The straps of the bib shorts are well elasticated and supportive and, at no stage, did they feel too tight. Yet at the same time, they provided enough pull to prevent the shorts from moving around when grinding away up those steep hills. The mesh panelling straps pass over your shoulders and down the back which allows for great breathability on hot days.
Constructed from multiple panels to achieve a perfect fit, the seams consist of soft internal overlocked stitching, and there are no irritating labels. Instead, a nice additional feature is the reflective details on the outer legs, ideal for rides in low light.
One of the most important features is the high-density Cytech (EIT) chamois pad, which is gender specific. The pad is thick enough to provide protection and comfort for hours in the saddle, but not too thick that it feels unnatural or noticeable. Rivelo suggests the pad is suitable for any length of ride. I had no issues after a four and a half-hour ride and got back on the saddle the next day.
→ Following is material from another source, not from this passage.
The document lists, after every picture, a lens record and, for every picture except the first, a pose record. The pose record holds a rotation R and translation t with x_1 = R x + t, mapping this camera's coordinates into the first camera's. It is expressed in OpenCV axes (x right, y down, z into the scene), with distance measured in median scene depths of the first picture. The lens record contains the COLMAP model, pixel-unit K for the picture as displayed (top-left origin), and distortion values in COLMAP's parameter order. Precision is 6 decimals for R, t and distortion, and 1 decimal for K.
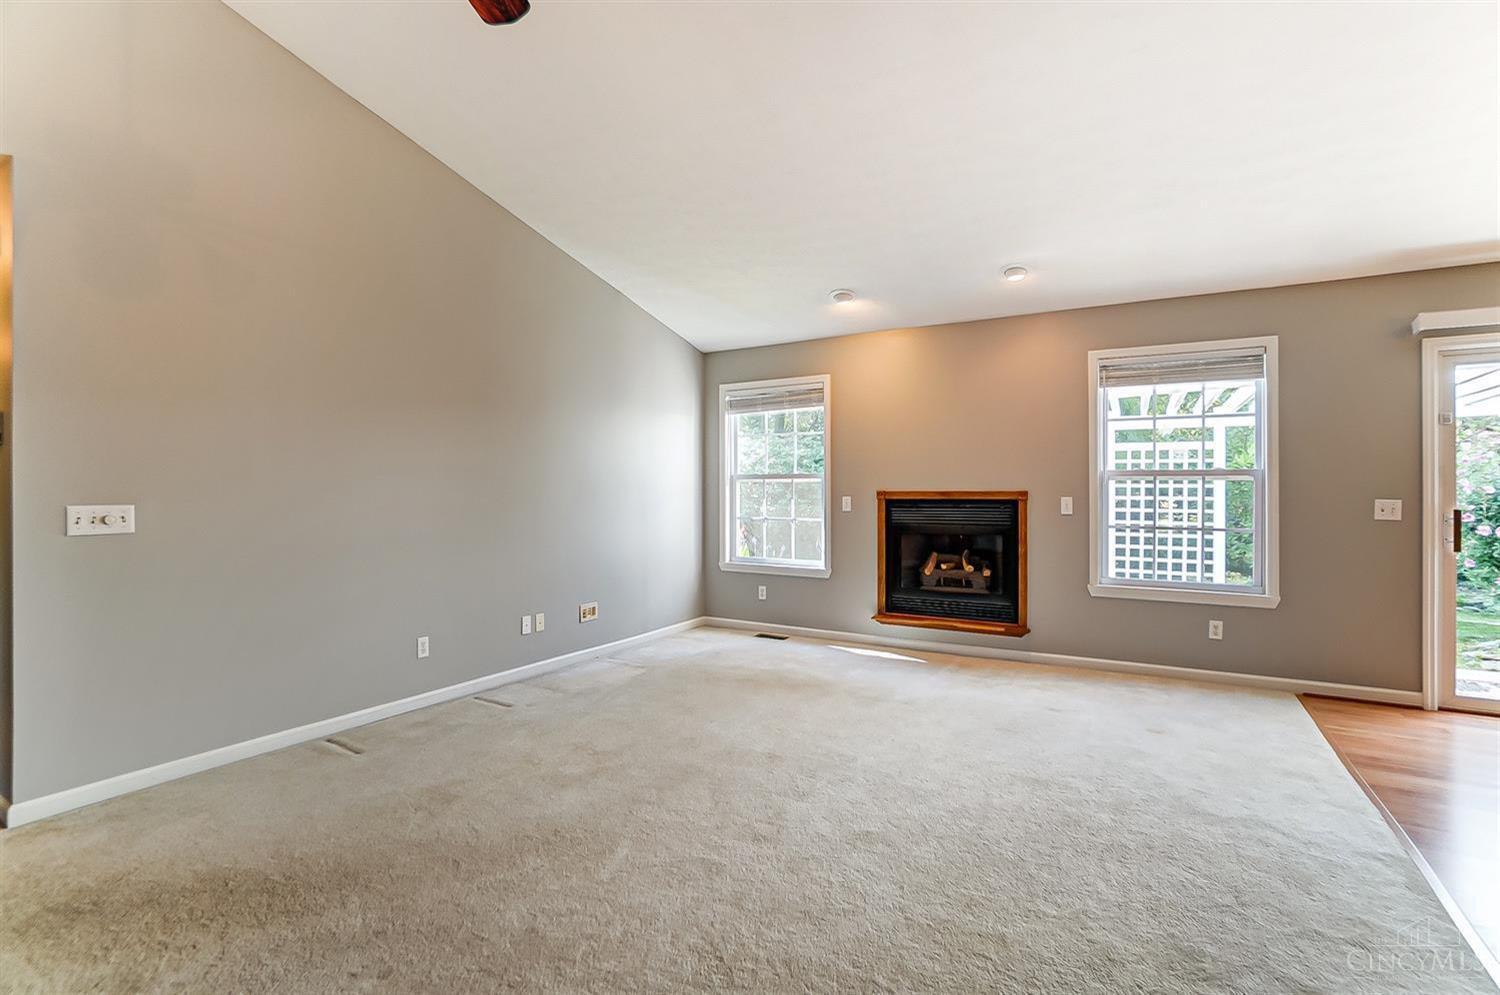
lens RADIAL K [[702.0, 0, 743.7], [0, 702.0, 490.8], [0, 0, 1]] dist [-0.059373, 0.022937]
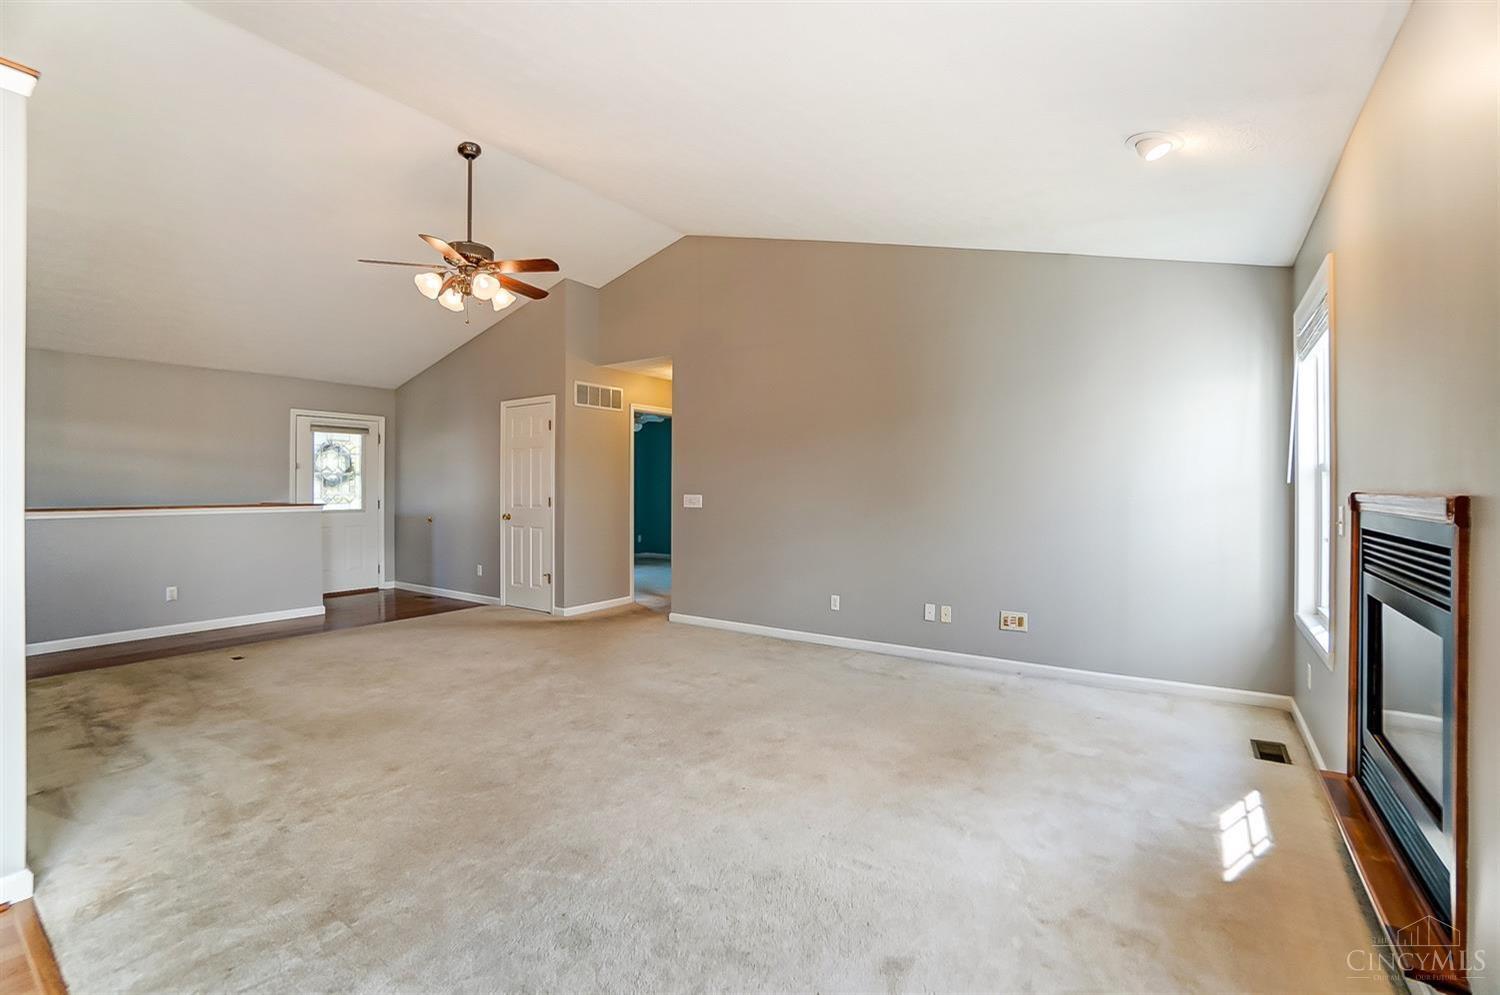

Likewise, the pad offers a wide area of protection so there are no areas left exposed to the unrelenting pressure of a hard saddle.
The pad also has an antibacterial fabric covering, which aids air circulation as well as expelling moisture to help reduce chafing. After hot summer rides, the pad dried quickly.
Overall I was really impressed with these shorts and the material quality is exceptional, even after repeated washes. It’s all of these little touches that add up and make these bib shorts a really fantastic piece of cycling clothing. When you’re wearing them they provide the comfort that allows you to get on with riding hard, and not having to worry about saddle sores, sliding shorts or slippy chamois.